SQL> create index ix3 on t ( birthdate ) tablespace USERS;
Index created.
SQL>
SQL> alter tablespace DEMO read only;
Tablespace altered.
SQL>
SQL> update t
2 set birthdate = birthdate + 10
3 where pkcol between 100 and 200;
101 rows updated.
SQL>
SQL> insert into t (birthdate)
2 values (sysdate);
1 row created.
SQL>
SQL>
SQL> insert into t (name,birthdate)
2 values ('Connor',sysdate);
insert into t (name,birthdate)
*
ERROR at line 1:
ORA-00372: file 9 cannot be modified at this time
ORA-01110: data file 9: 'C:\ORACLE\ORADATA\NP12\DEMO.DBF'
SQL>
SQL>
SQL>
As we can see, the Oracle database does not act in the same way as Uber has reported that Postgres does. We handle index updates as efficiently as we can.
” an update to a field that is only covered by a single index must be propagated into all 12 indexes“
If the field (column) is covered by a single index what is there to propagate to the other 11 indexes when the one column is updated?
The answer is in the Uber article.
“As we mentioned earlier, row tuples are immutable. Therefore, to update the record, we add a new tuple to the table”
Adding a row touches all columns which in turn affects all indexes.
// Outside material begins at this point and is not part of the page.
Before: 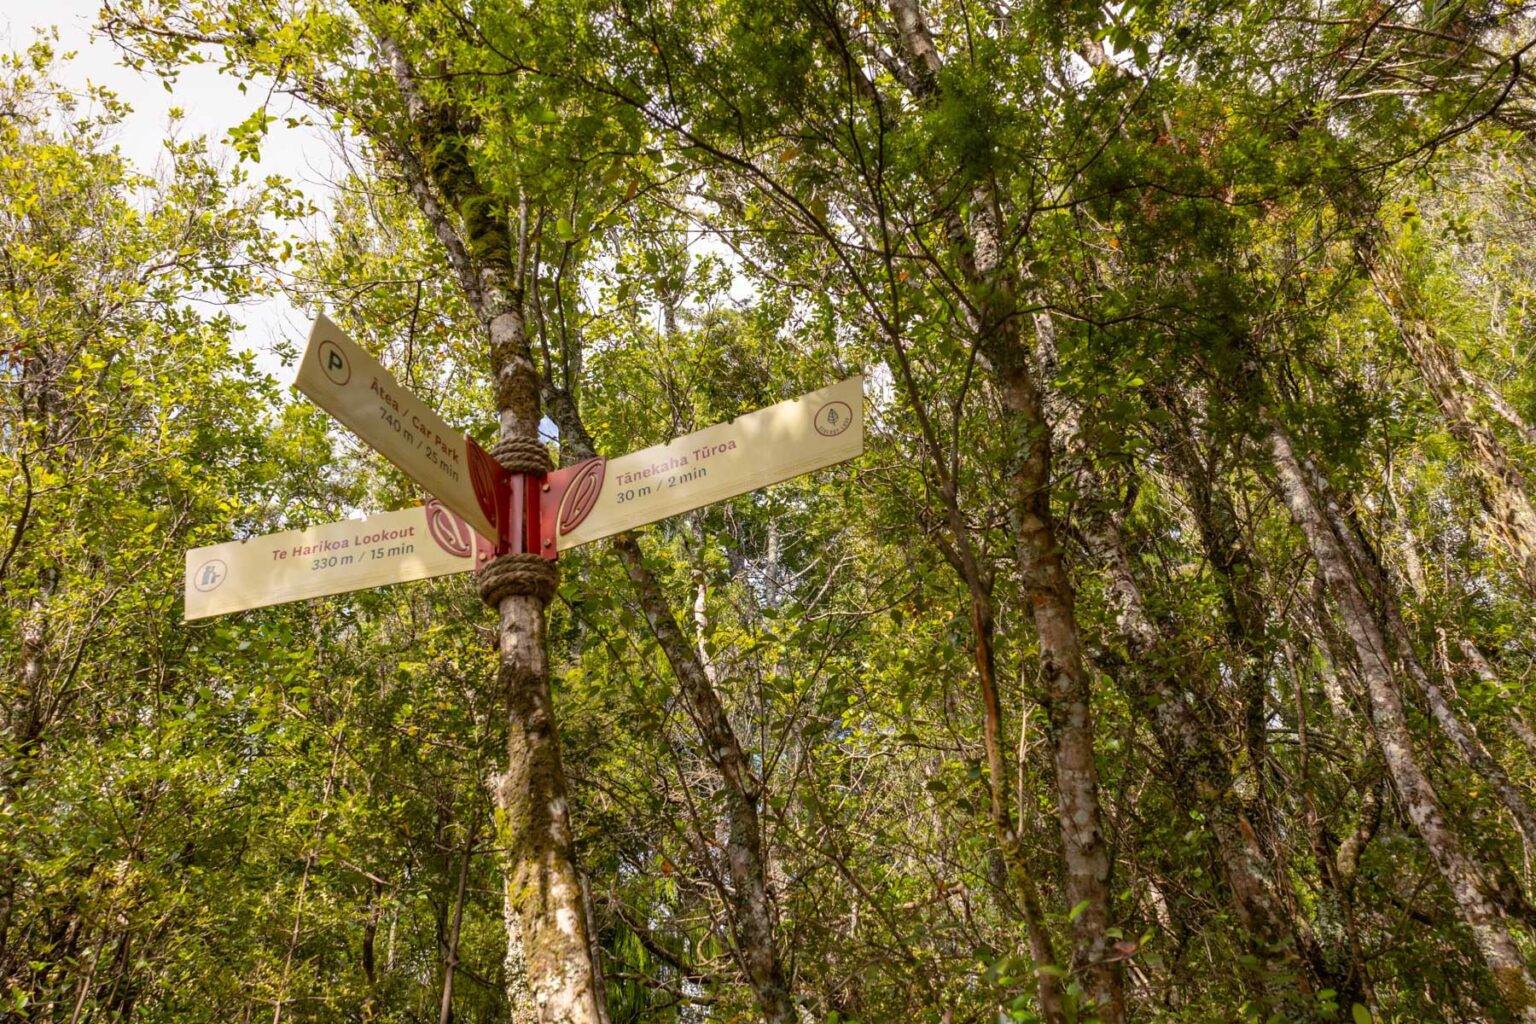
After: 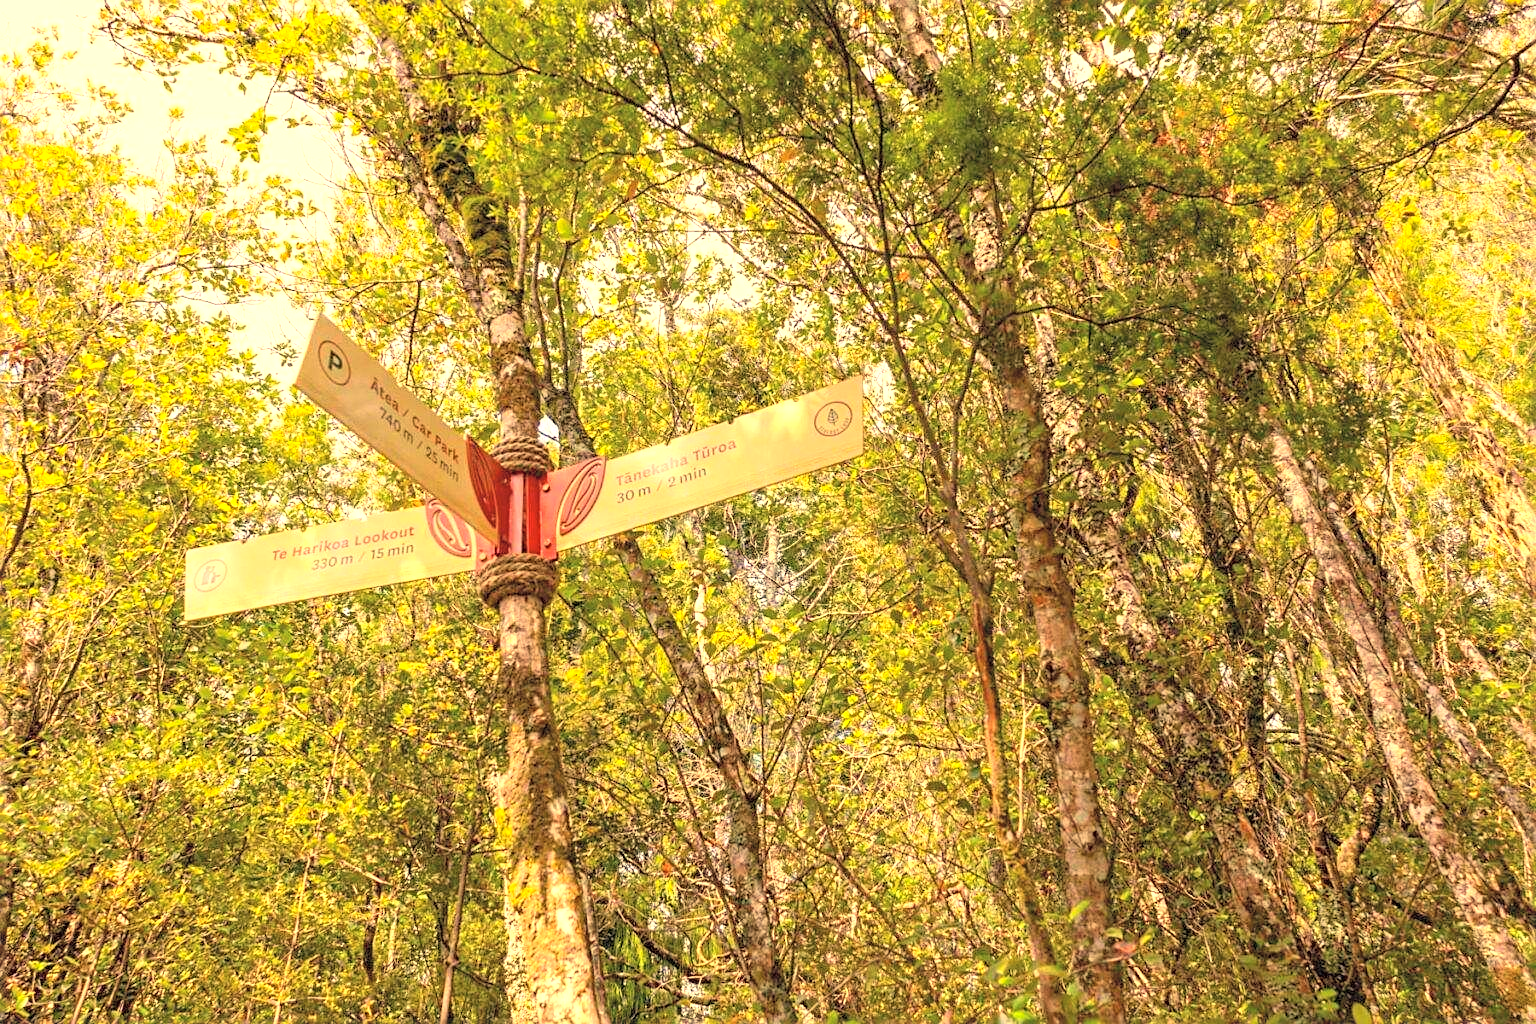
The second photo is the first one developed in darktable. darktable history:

Let me know if my interpretation is incorrect.
Why would updating a column in a row add a new tuple (row) to the table?
That would be because they never actually “update a column in a row” – they always insert a new row, and the database knows which version of each row to show to users.
It’s different to Oracle which copies old rows to undo segments before updating, so only the latest version of each row is in the table.
Hi Connor,
I read Uber’s post because of a tweet mentioning your post (that mentioned Uber’s post).
In any case, I found Uber’s post very interesting. I really didn’t expect the post to touch on very low level subjects that as physical storage and retrieval from the disk.
Going back to your post, that part about locking an index was something that I’ve never seen before. I mainly focus on MySQL databases, and that’s why I have this question for you: can you advise (if possible) how to lock an index in MySQL? This will be excellent for testing and optimization.